Entre abril y julio de 1994, Ruanda, una excolonia belga, se precipitó en un baño de sangre y de machetes. En apenas cien días, 800.000 personas, la mayoría de etnia tutsi, fueron asesinadas por el régimen dictatorial hutu, armado y asesorado por el Estado francés. Ahora, veinte años después, la justicia francesa va a juzgar a Pascal Simbikangwa, exjefe de los servicios secretos hutus, por complicidad en genocidio y crímenes contra la humanidad. La vista, que se ha abierto este martes en París, analiza una de las páginas más negras de la historia francesa y africana.
Simbikangwa, de 54 años, es según la acusación particular “un reputado torturador”, aunque se quedó parapléjico por un accidente de coche sufrido en 1986. El acusado comparece ante tres jueces y seis jurados franceses porque París se negó a extraditarlo a Kigali tras detenerlo en 2008 en Mayotte, una provincia gala del Océano Índico, por tráfico de documentos falsos. Ruanda lo acusó de genocidio y reclamó su derecho a juzgarlo, pero París impuso su criterio y decidió procesarlo en casa, a 6.000 kilómetros de donde se cometieron los crímenes.
Según la fiscalía de la Sala para los Crímenes de Guerra, que funciona desde 2012, Pascal Simbikangwa distribuyó armas a los milicianos hutus y supervisó los controles fronterizos donde los rebeldes tutsis del Frente Patriótico Ruandés (FPR) que trataban de derrocar al Gobierno hutu eran interceptados y asesinados con machetes y mazas. Tras el genocidio, los responsables de las matanzas huyeron a Zaire (hoy República Democrática del Congo) junto a millones de civiles, mientras los rebeldes tutsis se hacían finalmente con el poder.
El juicio se anuncia desigual y la impresión es que Simbikangwa, tiene escasas posibilidades de salir absuelto. Las cinco ONGs que se personan como parte civil y el abogado de oficio del acusado coinciden en subrayar que es muy difícil y costoso hacer llegar a los testigos necesarios desde Ruanda. El defensor, Fabrice Epstein, ha puesto en duda la credibilidad de los testigos de la acusación y sostiene que la fiscalía cuenta con el apoyo de Kigali y con recursos económicos que su defendido, “que se encuentra totalmente aislado en Francia”, no tiene. La fiscalía admite que no conoce los nombres de las víctimas directas del imputado, porque “cuando hay cientos de víctimas, la víctima individual desaparece”.
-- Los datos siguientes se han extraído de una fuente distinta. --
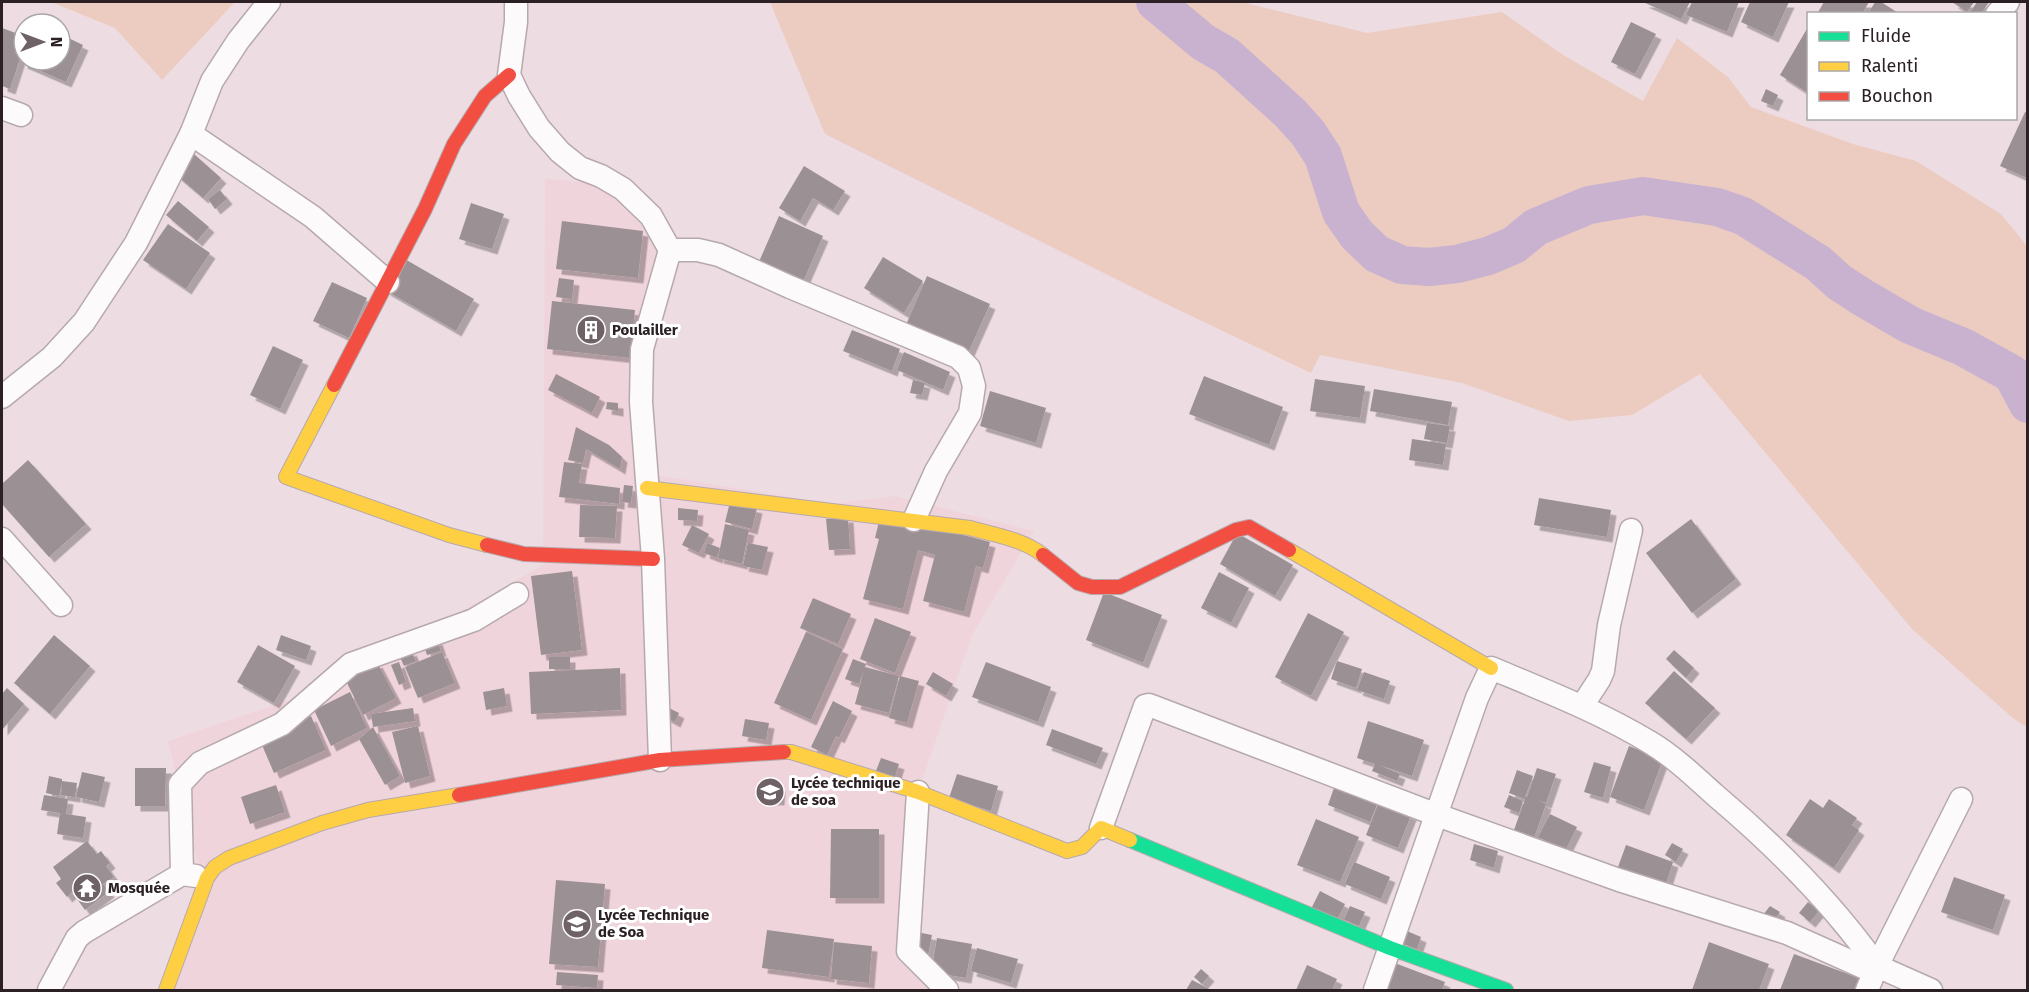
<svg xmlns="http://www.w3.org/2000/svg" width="2029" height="992" font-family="'Fira Sans',sans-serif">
<defs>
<filter id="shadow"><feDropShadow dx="5.5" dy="5.5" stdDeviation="0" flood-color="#0004"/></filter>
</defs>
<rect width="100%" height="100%" fill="#eddde2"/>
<path fill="#f0d4db" d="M545,179L601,183L625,194L666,248L642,349L657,475L832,504L895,496L1034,531L972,635L918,792L908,951L947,990H166L200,874L168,741L327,687L543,565Z"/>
<g fill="#eccbc0">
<path d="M51,2H235L162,80L115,28Z"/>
<path d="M770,2H1242L1367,33L1502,12L1563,55L1643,101L1677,38L1728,77L1751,107L1853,144L1916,161L2001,214L2027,246V727L2014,719L1912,629L1700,374L1632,415L1569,421L1462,383L1320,355L1311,373L1160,301L825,134Z"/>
</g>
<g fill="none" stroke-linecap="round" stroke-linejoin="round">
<path stroke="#c8b2d0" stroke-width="38" d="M1155,2L1203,42L1227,56L1290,113L1308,133L1323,156L1341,212L1357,235L1377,254L1402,265L1429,267L1457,264L1488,256L1514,245L1536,227L1589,205L1643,196L1717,207L1743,216L1818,263L1839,282L1862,297L1910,325L1963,347L2012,374L2028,404"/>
</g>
<g fill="#9b9094" filter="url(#shadow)">
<path d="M1643,2H1690L1681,19Z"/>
<path d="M1692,2H1739L1727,32L1686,15Z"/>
<path d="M1750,2H1789L1773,37L1741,22Z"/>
<path d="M1824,2H1869L1862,14H1817Z"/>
<path d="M1875,2H1881L1900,14H1868Z"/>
<path d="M1952,2H1974L1967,12Z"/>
<path d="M1977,2H1989L1981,14H1969Z"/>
<path d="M1631,22L1656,34L1635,74L1611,62Z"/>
<path d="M1808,27V93L1780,75Z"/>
<path d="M2,28L24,36V46L10,89L2,86Z"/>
<path d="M60,34L83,45L66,82L22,63L23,60H60Z"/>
<path d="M1766,89L1778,95L1773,106L1761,101Z"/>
<path d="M2025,112L2028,113L2027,178L2000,166Z"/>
<path d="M194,154L221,178L203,198L176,175Z"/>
<path d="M804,166L845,191L833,210L813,198L800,221L779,208Z"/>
<path d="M220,190L227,199L215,209L208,199Z"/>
<path d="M178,201L209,227L197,241L166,215Z"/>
<path d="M471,203L504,214L492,249L459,239Z"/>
<path d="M779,216L823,236L802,284L758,264Z"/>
<path d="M562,221L643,231L638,278L556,269Z"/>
<path d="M168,224L210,253L186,289L143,260Z"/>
<path d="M883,257L923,281L904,313L864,288Z"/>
<path d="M403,258L474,299L456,331L385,290Z"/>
<path d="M927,276L990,304L968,353L906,325Z"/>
<path d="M559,278L574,280L572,299L556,297Z"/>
<path d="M332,282L367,298L349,338L313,321Z"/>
<path d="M552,301L635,310L630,358L547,349Z"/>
<path d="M852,330L900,349L892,371L843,351Z"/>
<path d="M273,346L303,360L280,409L250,395Z"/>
<path d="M904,352L950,372L943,390L897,370Z"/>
<path d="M556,374L600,397L592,413L548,390Z"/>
<path d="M1204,376L1283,407L1269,445L1189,414Z"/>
<path d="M1315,379L1365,386L1360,418L1310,411Z"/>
<path d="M913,380L925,383L922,395L910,393Z"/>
<path d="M1374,389L1452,402L1448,425L1370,411Z"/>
<path d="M990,391L1046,408L1036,443L980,426Z"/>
<path d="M607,402L618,403V411L606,409Z"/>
<path d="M1427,423L1450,426L1447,443L1424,439Z"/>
<path d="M576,427L609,445L622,457L620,469L586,449L583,463L568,460Z"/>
<path d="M1412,439L1446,444L1443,465L1409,460Z"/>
<path d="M28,460L86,524L49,557L2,504V484Z"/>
<path d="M564,462L582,464L579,483L620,488L619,504L559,497Z"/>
<path d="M624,485L633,486L631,503L622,502Z"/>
<path d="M1539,498L1611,510L1607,537L1534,525Z"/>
<path d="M730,502L757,508L752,529L725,522Z"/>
<path d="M580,505L617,506L615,538L579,537Z"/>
<path d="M678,508L698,510L697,521L678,520Z"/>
<path d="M881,513L990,542L983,568L976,566L964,612L923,601L935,555L918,550L903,609L863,599L879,539L875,538Z"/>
<path d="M848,517L850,549L829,550L826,519Z"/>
<path d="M1691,519L1736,579L1692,613L1646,553Z"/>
<path d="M725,524L749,530L742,564L718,558Z"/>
<path d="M692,525L709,534L699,553L682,545Z"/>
<path d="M1237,533L1293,565L1275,596L1220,564Z"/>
<path d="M707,543L720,548L717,558L704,553Z"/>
<path d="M748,543L768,547L762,570L743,566Z"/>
<path d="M572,571L582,650L541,655L531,576Z"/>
<path d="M1219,572L1249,588L1231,623L1201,608Z"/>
<path d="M1104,592L1162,615L1143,663L1086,640Z"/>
<path d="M813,598L851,614L838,644L800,628Z"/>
<path d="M1308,613L1344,632L1311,696L1275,677Z"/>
<path d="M875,618L911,632L895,673L860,659Z"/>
<path d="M806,632L843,649L811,720L774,703Z"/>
<path d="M54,635L90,666L50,714L14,683Z"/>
<path d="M281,635L311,646L306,660L276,650Z"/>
<path d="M437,639L441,651L427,655L423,643Z"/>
<path d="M258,645L295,666L274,703L237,682Z"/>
<path d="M411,650L416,661L404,666L399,655Z"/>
<path d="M1674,650L1694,668L1686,678L1666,659Z"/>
<path d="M442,652L455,683L418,698L405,667Z"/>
<rect x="549" y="657" width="21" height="12"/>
<path d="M853,659L866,664L865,667L899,676L889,713L855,704L864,670L859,684L845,679Z"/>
<path d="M1337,661L1362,669L1356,688L1331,679Z"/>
<path d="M377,662L396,698L363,715L345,679Z"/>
<path d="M399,662L406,682L399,685L391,665Z"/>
<path d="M986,662L1051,687L1038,722L972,697Z"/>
<path d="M620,668L621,710L531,714L529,672Z"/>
<path d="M1674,671L1715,708L1686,739L1645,703Z"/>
<path d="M933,672L953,684L946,696L926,684Z"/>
<path d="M1364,672L1390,681L1384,699L1357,690Z"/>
<path d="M900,676L919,681L907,723L889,718Z"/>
<path d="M7,688L24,704L2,730V694Z"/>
<path d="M504,688L507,706L486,710L483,692Z"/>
<path d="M350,692L367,728L331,746L314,710Z"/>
<path d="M833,701L852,711L839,738L836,736L827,755L811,747Z"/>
<path d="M413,708L415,721L373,727L371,714Z"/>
<path d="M669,708L679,713L675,722L664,716Z"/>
<path d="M311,716L326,750L274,773L259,738Z"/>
<path d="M745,719L769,723L766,740L742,736Z"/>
<path d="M1368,721L1424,740L1412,776L1379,765L1400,774L1397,781L1372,771L1375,764L1357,758Z"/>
<path d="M418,726L430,776L405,783L392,732Z"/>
<path d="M373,727L400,776L385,785L359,739Z"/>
<path d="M1052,729L1103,748L1096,764L1046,745Z"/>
<path d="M1629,746L1663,759L1644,810L1610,797Z"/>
<path d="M881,758L899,764L893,783L874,776Z"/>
<path d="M1594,762L1611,767L1603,798L1584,792Z"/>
<path d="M135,768H166L165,806H135Z"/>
<path d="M1537,768L1556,774L1546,803L1538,800L1546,804L1534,838L1514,830L1525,799L1509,793L1517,770L1533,776L1525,797H1527Z"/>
<path d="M82,772L105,777L99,802L76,797Z"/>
<path d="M957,774L998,786L991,811L949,798Z"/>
<path d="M49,776L62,779V781L77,783L75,797L61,795L62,783L59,796L46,793Z"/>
<path d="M276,785L285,812L250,824L241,797Z"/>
<path d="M766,785L780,786L779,800L765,799Z"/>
<path d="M1335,785L1378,802L1370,822L1328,805Z"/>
<path d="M44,795L68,799L66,814L86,817L83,838L57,834L60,813L41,810Z"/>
<path d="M1509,795L1523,801L1519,813L1504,807Z"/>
<path d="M1810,799L1823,808L1829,799L1857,818L1852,825L1859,830L1834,868L1786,835Z"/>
<path d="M1379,802L1411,815L1398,848L1366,835Z"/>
<path d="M1550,814L1577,827L1565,851L1538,837Z"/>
<path d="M1316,819L1359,837L1340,882L1297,865Z"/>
<path d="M831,829H879V898H830Z"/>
<path d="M87,841L97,854L101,851L110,863L106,866L114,877L103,884L109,892L85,910L72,892L67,897L56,883L61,879L53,867Z"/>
<path d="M1672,843L1683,849L1676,862L1665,855Z"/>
<path d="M1474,844L1498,851L1494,868L1470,860Z"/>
<path d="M1626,845L1673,862L1666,884L1618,867Z"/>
<path d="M1354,862L1390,877L1381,899L1345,884Z"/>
<path d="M1954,877L2005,895L1993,930L1941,912Z"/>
<path d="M556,880L605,884L598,967L549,964Z"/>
<path d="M1320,891L1345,904L1336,922L1311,909Z"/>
<path d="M1808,902L1819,911L1810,922L1799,913Z"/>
<path d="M1350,906L1365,912L1359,926L1344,920Z"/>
<path d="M1770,906L1780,912L1773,922L1763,915Z"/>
<path d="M767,930L834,939L829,977L762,968Z"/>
<path d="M906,930L932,935L927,960Z"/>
<path d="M1407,931L1421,937L1417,949L1402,944Z"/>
<path d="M937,938L972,944L966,978L931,972Z"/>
<path d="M834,942L872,946L869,983L831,979Z"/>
<path d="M1709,942L1769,964L1759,990H1692Z"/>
<path d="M977,948L1018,959L1011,983L971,971Z"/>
<path d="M1794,954L1859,978L1854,990H1780Z"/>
<path d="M1392,962L1445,982L1442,990H1382Z"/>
<path d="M1307,965L1337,979L1332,990H1296Z"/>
<path d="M1201,969L1209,976L1202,984L1194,977Z"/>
<path d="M557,972L598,975L597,988L556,985Z"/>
<path d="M1192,980L1211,990H1186Z"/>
</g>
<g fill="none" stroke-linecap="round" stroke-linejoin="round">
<g stroke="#b6a9ad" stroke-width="25">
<g id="street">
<path d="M516,2V22L509,75L519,96L539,128L560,152L580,168L601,176L623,189L651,216L670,250L642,349L641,402L653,559L660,760"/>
<path d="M1997,14L2008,2"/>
<path d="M2,108L21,115"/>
<path d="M191,134L313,217L388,282"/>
<path d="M670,250H698L719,255L790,287L958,357L969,368L974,386L970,413L936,471L914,520"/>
<path d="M2,397L52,357L84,322L136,243L191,134L212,81L238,41L269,2"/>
<path d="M2,539L61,605"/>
<path d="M1582,706L1599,680L1603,671L1609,625L1631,530"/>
<path d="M918,792L908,951L947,990"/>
<path d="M1101,828L1145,706L1149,705L1437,815L1619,880L1787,933L1874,972"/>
<path d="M182,874L180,784L200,763L282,724L351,664L474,620L517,594"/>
<path d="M49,990L77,938L84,932L182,874L196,876"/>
<path d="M1375,990L1477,698L1491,668C1546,691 1600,712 1651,743C1674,757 1695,777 1715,795C1773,844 1833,904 1877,966L1867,990"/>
<path d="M1931,990L1877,966L1961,799"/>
</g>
</g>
<g stroke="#b6a9ad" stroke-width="16">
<path id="fast" d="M1130,840L1390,948L1506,990"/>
</g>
<g stroke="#b6a9ad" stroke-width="16">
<g id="slow">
<path d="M334,385L286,477L449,535L487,545"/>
<path d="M647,488L970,528C994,535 1023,539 1043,555"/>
<path d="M1289,550L1491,668"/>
<path d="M784,752H791L918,792L1067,851L1082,847L1101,828L1130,840"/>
<path d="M166,990L207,878L215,867L229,858L322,823L368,810L459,795"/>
</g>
</g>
<g stroke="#b6a9ad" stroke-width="16">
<g id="jam">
<path d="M334,385L425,209L454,144L485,96L509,75"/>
<path d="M487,545L524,554L653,559"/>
<path d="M1043,555L1078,583L1092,587H1120L1236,530L1249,527L1289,550"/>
<path d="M459,795L660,760L784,752"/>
</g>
</g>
<use href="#street" stroke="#fcfafb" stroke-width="22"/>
<use href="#fast" stroke="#16e098" stroke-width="14"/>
<use href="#slow" stroke="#ffcf43" stroke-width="14"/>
<use href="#jam" stroke="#f24e42" stroke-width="14"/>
</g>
<defs>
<g id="building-disc" transform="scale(1.5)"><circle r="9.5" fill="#6f6266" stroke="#fff"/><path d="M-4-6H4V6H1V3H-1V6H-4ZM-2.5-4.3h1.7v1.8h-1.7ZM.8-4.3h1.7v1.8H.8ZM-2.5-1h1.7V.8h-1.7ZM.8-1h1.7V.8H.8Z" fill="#fff"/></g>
<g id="school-disc" transform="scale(1.5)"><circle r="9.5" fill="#6f6266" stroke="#fff"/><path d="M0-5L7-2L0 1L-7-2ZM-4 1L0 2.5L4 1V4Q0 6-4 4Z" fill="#fff"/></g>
<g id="temple-disc" transform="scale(1.5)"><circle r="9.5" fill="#6f6266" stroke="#fff"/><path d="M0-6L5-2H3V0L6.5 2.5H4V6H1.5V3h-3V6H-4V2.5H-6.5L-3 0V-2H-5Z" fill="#fff"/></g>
</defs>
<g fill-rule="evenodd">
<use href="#building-disc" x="591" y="330"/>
<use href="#school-disc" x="770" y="792"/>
<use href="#temple-disc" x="87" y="888"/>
<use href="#school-disc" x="577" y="924"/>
</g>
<g text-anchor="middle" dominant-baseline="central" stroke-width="6" stroke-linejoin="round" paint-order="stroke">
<g font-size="15" font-weight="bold" fill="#2b2023" stroke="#fff" text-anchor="start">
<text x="612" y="330">Poulailler</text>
<text x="791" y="783">Lycée technique<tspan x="791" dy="17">de soa</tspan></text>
<text x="108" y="888">Mosquée</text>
<text x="598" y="915">Lycée Technique<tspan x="598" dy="17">de Soa</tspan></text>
</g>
</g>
<rect width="2029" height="992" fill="none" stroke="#2b2023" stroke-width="6"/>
<rect x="1807" y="12" width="210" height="108" fill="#ffffff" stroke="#aaa6a7" stroke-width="1.5"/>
<rect x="1819" y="32" width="30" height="9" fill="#16e098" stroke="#aaa6a7" stroke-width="1.5"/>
<text x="1861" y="42" font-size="18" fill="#2b2023">Fluide</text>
<rect x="1819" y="62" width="30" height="9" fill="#ffcf43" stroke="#aaa6a7" stroke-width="1.5"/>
<text x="1861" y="72" font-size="18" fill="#2b2023">Ralenti</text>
<rect x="1819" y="92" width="30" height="9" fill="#f24e42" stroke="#aaa6a7" stroke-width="1.5"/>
<text x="1861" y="102" font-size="18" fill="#2b2023">Bouchon</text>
<g transform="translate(42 42) rotate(90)"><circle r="28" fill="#ffffff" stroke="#aaa6a7" stroke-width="1.5"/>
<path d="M0-4.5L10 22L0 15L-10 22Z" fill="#6f6266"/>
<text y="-9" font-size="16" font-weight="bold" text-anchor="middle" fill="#2b2023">N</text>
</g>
</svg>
Los gendarmes de la Sala de Crímenes de Guerra han realizado varias comisiones rogatorias en Ruanda y han trazado el perfil del acusado: inteligente, meticuloso, impulsivo y traumatizado por el accidente de coche, Simbikangwa comenzó su carrera en la gendarmería ruandesa y luego se alistó en los gorros rojos, la sangrienta guardia presidencial, antes de convertirse en uno de los jefes de los servicios secretos hutus y en miembro del clan Akazu, el restringido círculo de personalidades ligadas al presidente Juvénal Habyarimana.
El juicio es además un espejo de las tensas relaciones que mantienen Francia y Ruanda. Durante 20 años, París ha sido acusada por Kigali de conceder un exilio dorado a los autores del genocidio, y el presidente tutsi Paul Kagame ha acusado a París de ser cómplice de las matanzas y de favorecer la huida a Zaire de los criminales al montar la operación militar-humanitaria Turquesa. Francia lo niega.
En 2006, Ruanda rompió las relaciones diplomáticas cuando París acusó a Kagame y otros mandatarios de estar detrás del atentado mortal contra el avión del presidente Habyamirana que desencadenó el genocidio. En 2008, Kigali acusó a Francia de estar implicada en las matanzas y emitió una orden de arresto contra el exministro de Exteriores Alain Juppé y otros políticos galos. Las relaciones se reanudaron en 2010, tras un viaje de Nicolas Sarkozy en el que este reconoció “graves errores de apreciación” y “una cierta forma de ceguera” sin presentar las excusas que Kigali esperaba. Y la desconfianza mutua sigue reinando, aunque el juicio al torturador parapléjico podría cambiar las cosas.